** The problem **
Return, from the material below, each line in which "text" occurs.

** Information **
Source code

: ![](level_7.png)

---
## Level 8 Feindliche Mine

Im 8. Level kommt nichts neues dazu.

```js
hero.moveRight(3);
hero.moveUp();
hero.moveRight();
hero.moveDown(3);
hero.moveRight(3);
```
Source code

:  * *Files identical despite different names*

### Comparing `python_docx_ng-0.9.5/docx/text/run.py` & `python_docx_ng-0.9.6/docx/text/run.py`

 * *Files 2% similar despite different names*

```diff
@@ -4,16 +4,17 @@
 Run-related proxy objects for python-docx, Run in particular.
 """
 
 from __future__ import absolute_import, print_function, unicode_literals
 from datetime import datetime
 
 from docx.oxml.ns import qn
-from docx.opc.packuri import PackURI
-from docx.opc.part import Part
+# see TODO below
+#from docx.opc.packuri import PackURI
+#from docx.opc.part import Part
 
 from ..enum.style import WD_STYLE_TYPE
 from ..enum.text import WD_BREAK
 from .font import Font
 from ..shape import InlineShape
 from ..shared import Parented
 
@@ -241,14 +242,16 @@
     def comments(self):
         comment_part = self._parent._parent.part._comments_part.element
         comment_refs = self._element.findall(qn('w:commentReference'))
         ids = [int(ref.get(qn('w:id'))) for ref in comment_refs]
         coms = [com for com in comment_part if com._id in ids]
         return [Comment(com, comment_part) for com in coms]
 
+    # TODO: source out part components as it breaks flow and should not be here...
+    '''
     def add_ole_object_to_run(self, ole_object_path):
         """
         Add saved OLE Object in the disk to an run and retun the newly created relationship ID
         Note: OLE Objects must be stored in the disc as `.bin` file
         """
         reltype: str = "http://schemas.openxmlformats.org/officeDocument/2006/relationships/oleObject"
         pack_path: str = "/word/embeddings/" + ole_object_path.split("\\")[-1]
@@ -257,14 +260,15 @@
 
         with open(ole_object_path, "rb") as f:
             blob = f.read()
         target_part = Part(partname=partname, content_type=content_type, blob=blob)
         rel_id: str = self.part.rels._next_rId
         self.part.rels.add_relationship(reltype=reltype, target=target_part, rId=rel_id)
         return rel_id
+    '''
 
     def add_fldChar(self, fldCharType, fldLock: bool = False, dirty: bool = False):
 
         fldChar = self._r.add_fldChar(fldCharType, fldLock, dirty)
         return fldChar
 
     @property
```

** Response below **
### Comparing `python_docx_ng-0.9.5/docx/text/run.py` & `python_docx_ng-0.9.6/docx/text/run.py`
 from ..enum.text import WD_BREAK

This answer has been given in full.